When we looked out over our back fence, there were rail cars and debris scattered everywhere. With houses abutting the tracks on both sides, it was a miracle no one got hurt. It did knock down a power line, which caused both a blackout for more than 2,600 Pacific Gas & Electric Co. customers for more than an hour and sparked a 200-square-foot grass fire.
I have several photos from back then. My favorite is one of me playing basketball against my dad in the backyard and peeking over the fence are the wrecked cars. A couple of days later, my best friend Wayne Thomas and I sneaked inside one of them and rode our bikes down its length.
Since that derailment happened literally in our backyard, it is memorable for me personally, and others who lived near it, but it had nothing on a derailment that happened in Solano County in 1969.
I am not usually one given to sensationalism, but in this case it is warranted. The other derailment involves: The FBI! U.S. Navy SEALs! White Phosphorus! Sabotage! Really!
At approximately 1 a.m. on March 19, 1969, a southbound 40-car train derailed in a remote area near Chadbourne Road adjacent to the Suisun Marsh. Thirty-one cars went a-flyin’ and unfortunately two of them contained 90 tons apiece of liquid white phosphorus, and they ruptured.
White phosphorus ignites when it comes into contact with the air and the resultant firestorm was fierce. The Solano Fire Protection District was aided in the firefight by U.S. Navy SEAL underwater frogmen from Mare Island who happened to be training nearby when the derailment occurred.
Once the flames were extinguished, there was still the matter of what to do with the two cars nearly filled with white phosphorus that were half-buried in the mud. Twenty-eight hours after the derailment, the decision was made to bury them there and cover them with an unreinforced concrete cap and fence it off with obvious warning signs.
By the way, a third car was buried as well, but it only had corn in it.
After a preliminary investigation by the Solano County Sheriff’s Office and Southern Pacific, foul play was suspected and (cue the Efrem Zimbalist Jr. show’s music) . . . the FBI was notified.
Evidence that the track had been altered was found. Rails on the track were disconnected and a heavy object had been placed on them. The FBI called it “an intentional derailment.”
It looked like a case of (cue the Beastie Boys’ song) . . . Sabotage.
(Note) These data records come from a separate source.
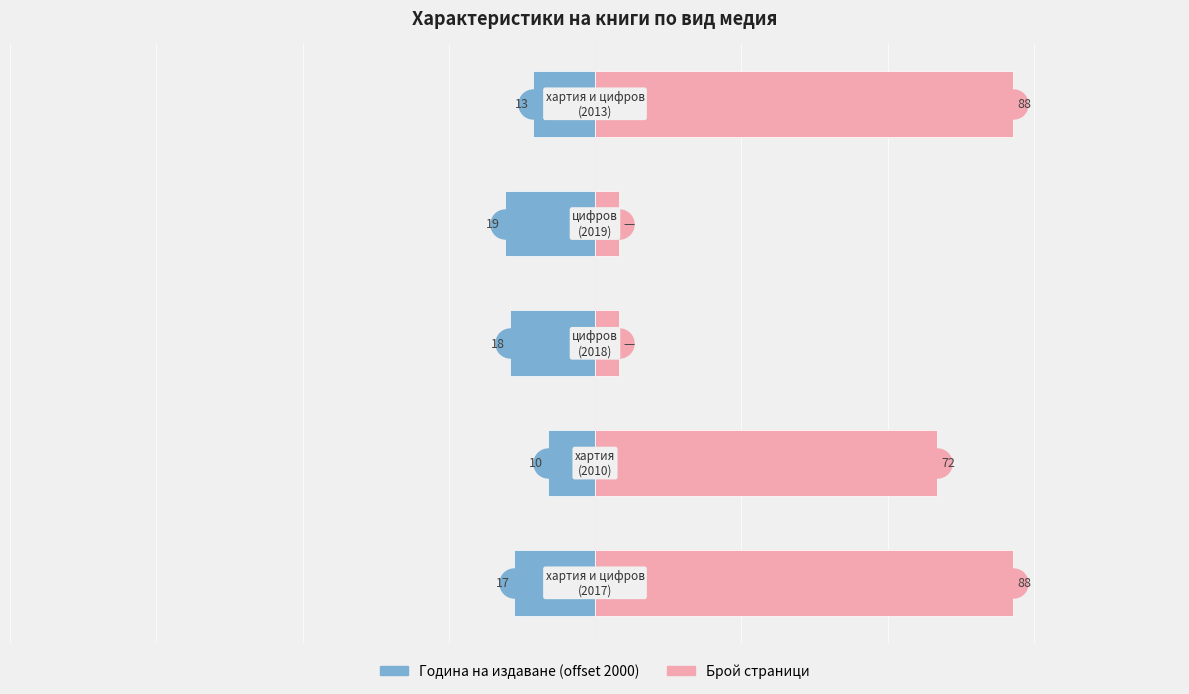

The value of Година на издаване (offset 2000) at 2 is -18. True or false?

True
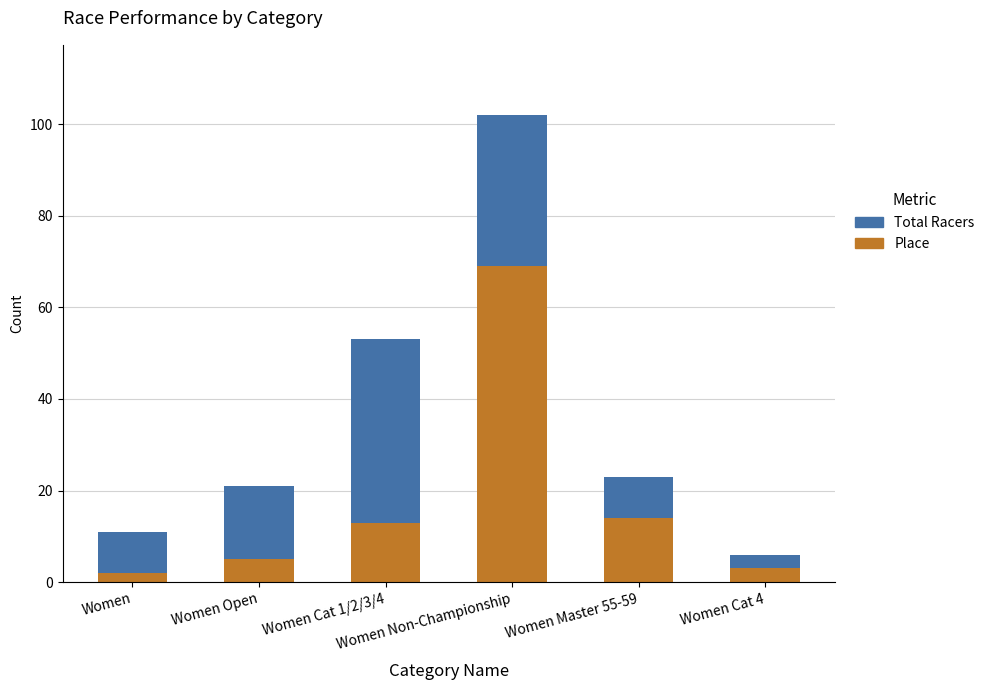

What is the sum of all Place values?

106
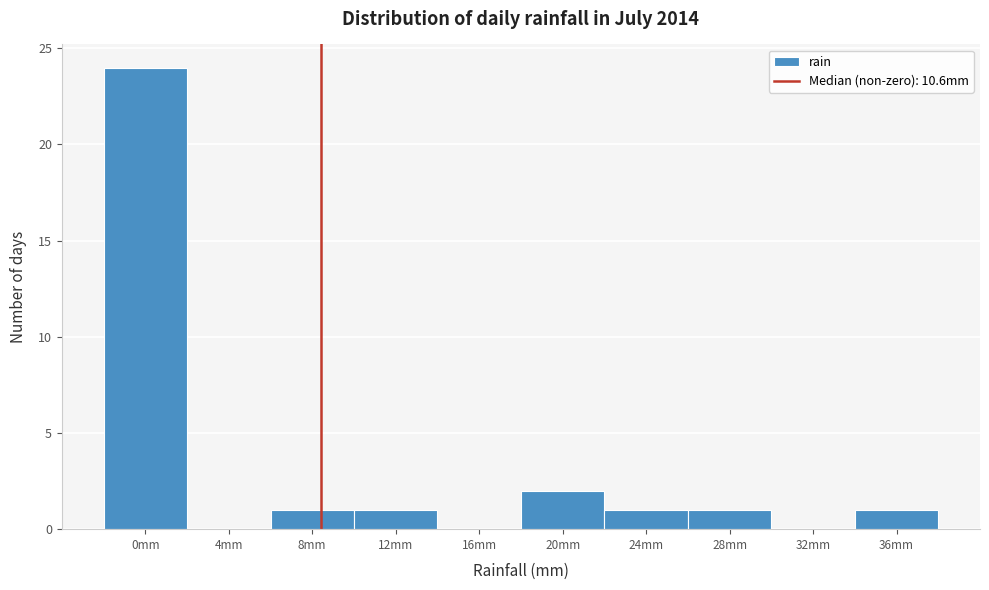

Reading left to right, transcribe all the data shown in this chart.

0mm=24	4mm=0	8mm=1	12mm=1	16mm=0	20mm=2	24mm=1	28mm=1	32mm=0	36mm=1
It could have been much worse because that track was Southern Pacific’s main line for passenger trains entering and leaving San Francisco. No one was ever caught for the crime.
Meanwhile, the phosphorus train cars (and the harmless corn one) remained buried for decades. In fact, they are still there.
I was intrigued when I learned about the white phosphorus crash site and went directly from the microfilm machine at the Civic Center Library to the site at the end of Chadbourne Road. You just keep going past where the road is no longer paved and come to a dead end and you will see the fenced-in area with the signs warning of white elemental phosphorus.
The site is monitored annually and in 1998 a deed restriction was recorded that bars it from ever being developed. It lists specific things that can never be built there just in case someone gets a wild hair to plant a day care center, school or hospital in a marsh area, right next to the train tracks where white phosphorus is buried.